For all these solutions, the hard truth is that some larger deals, of which there are increasingly many, will probably need to be delayed until markets recover. If that is not possible, sponsors are sometimes being advised to break up deals into smaller parts with funding on an as-and-when-needed basis.

But in some cases, such phasing can prove expensive or impractical as the fixed costs get front-loaded into the initial stages, making the deal economics very complicated, says Graham. This year, practicality will be the name of the game for those wanting to get projects up-and-running, he says.

The motto may be “get something workable stitched together for now and worry about optimizing the long-term financing piece later.”

If few expect much activity over much of the year and report disappointing pipelines, and bankers too busy putting together complex deals to worry about chasing new business, some point to the end of the year as a potential turning point.

The light at the end of the tunnel should come from ports and airports, which typically have strong international sponsors and have US dollar revenues, making them some of the safest assets.

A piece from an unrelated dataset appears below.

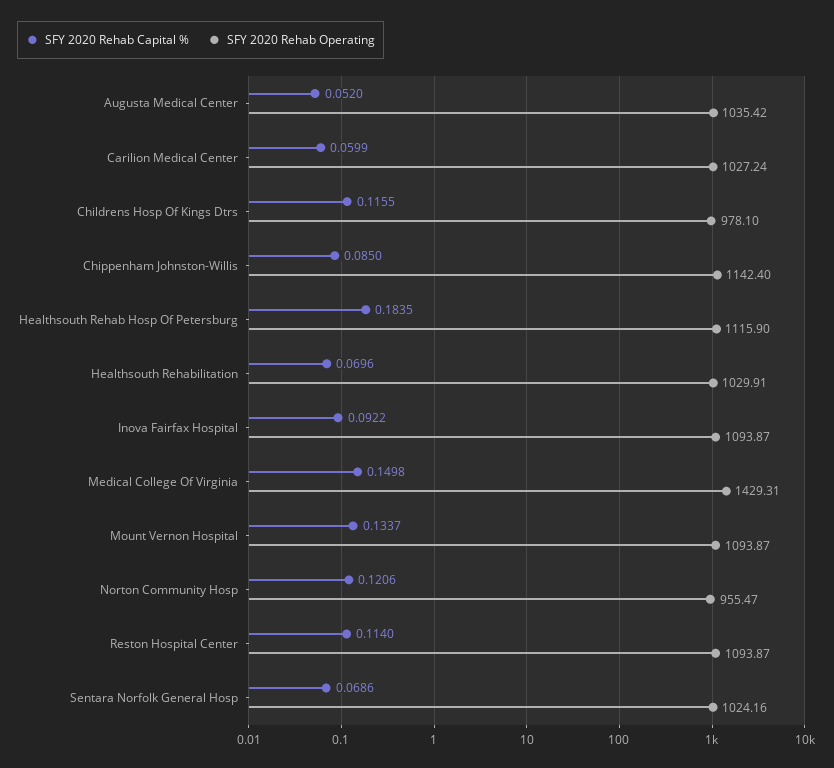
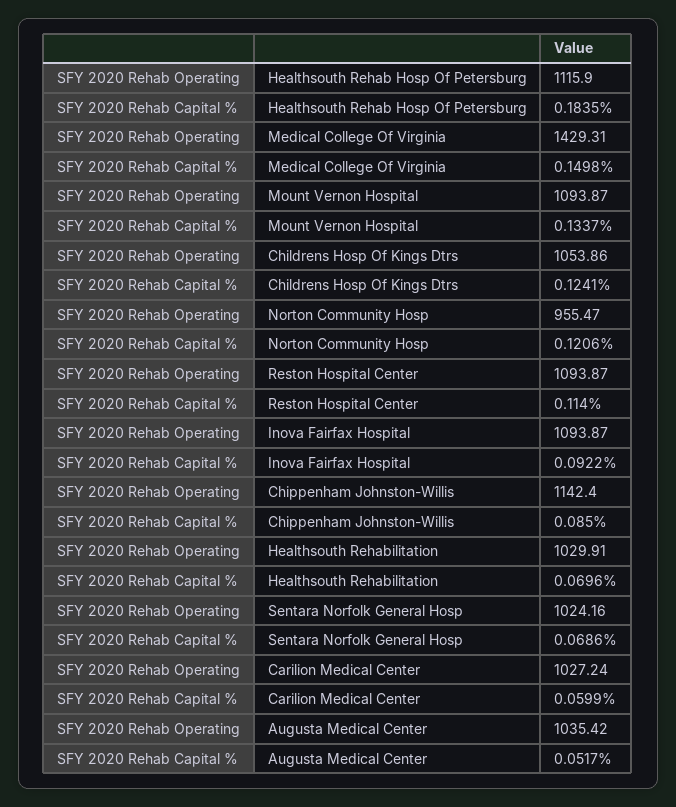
SFY 2020 Rehab Capital %, Augusta Medical Center: 0.052 -> 0.0517
SFY 2020 Rehab Capital %, Childrens Hosp Of Kings Dtrs: 0.1155 -> 0.1241
SFY 2020 Rehab Operating, Childrens Hosp Of Kings Dtrs: 978.1 -> 1053.86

Interest in such deals is likely to signal a wider recuperation.

But bankers caution that the current crisis does not stem from a flight from risk but a lack of liquidity and a spike in pricing for US dollar funding, which needs to be resolved before the market gets back on an even footing.

With funding at least stabilizing for European banks, this year is likely to be one of slow recuperation. Most bankers admit that the outlook is at best murky with few deals being touted in the market now, and believe that it will be only towards the end of the year that some deal volume returns, in the very safest sectors. “We are concerned by low deal flow,” says Garcia Otero. “But most bankers are just too focused on closing the deals that they have than worry about new business.”